Both documents, written in Spanish, follow a similar structure with the top line of each deed reading "Sello 2° 12 rrs. Habilitado pr la Nacion Mexicana pa el ano de 1825" ("Second Seal 12 reales through the Nation of Mexico in the year of our Lord 1825"), and signed a second time by "Austin." The sello segundo is the recipient's copy (Stuart and Cooper in this case), while the third seal (sello tercero) was held by the government. In the top left corner of the front page of both documents is also the signature of Laurence Richard Kenny, an administrator who worked for Austin.
Thomas Barnett moved from Livingston County, Kentucky to Texas in 1823 and received one of Austin's early grants. He was married to Nancy Spencer in 1825 and had six children. In February 1828, he was elected Comisario of Victoria and in 1829 he became Alcade. Barnett was a delegate at the Convention of 1836 and was a signor of the Texas Declaration of Independence. Little is known about the recipient of Barnett's parcel, Joseph Stuart.
William "Cow" Cooper, along with his wife Sarah (James), moved from Tennessee to Texas in 1822. He was also a member of the Old 300, having been awarded 1.5 leagues of land (6,642 acres) in Waller County and another 2 labors (354 acres) in Austin County prior to purchasing this land from Joseph Stuart in 1825. According to the 1826 census of Austin's Colony, he was a married farmer with 5 children, 2 servants and 3 slaves at the time. Cooper served in the Texas Revolution and furnished military supplies and horses for Sam Houston's army.

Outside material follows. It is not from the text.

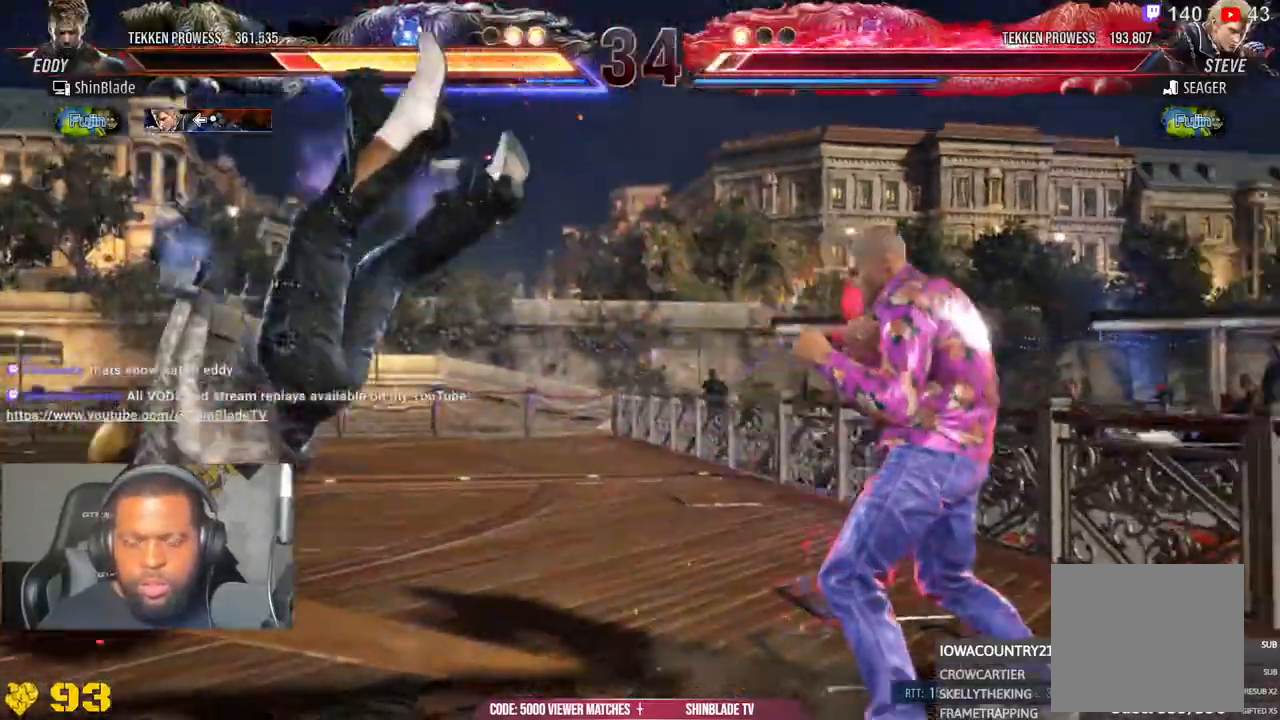
Gameplay with a controller (PlayStation layout); each line is a JSON object with the inputs held at the frame after it. "events" lists button and stick changes between this image and that frame as [ms after this image, input, new state], when the widget could be followed in between.
{"buttons": ["DPAD_LEFT"], "left_stick": "center", "right_stick": "center"}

This prized piece of early Texas history was brought to us by a descendant of Mr. Cooper.
Our thanks and appreciation go out to the Texas General Land Office who provided invaluable assistance in researching these documents.
Pages are mostly clean and bright with remnants of cello tape along the top edge and top left edge of the first page. There are two small fold separations along the horizontal fold that are more pronounced in the second deed, measuring 2" and 3" respectively. The two deeds are folding and held together by a contemporary string binding.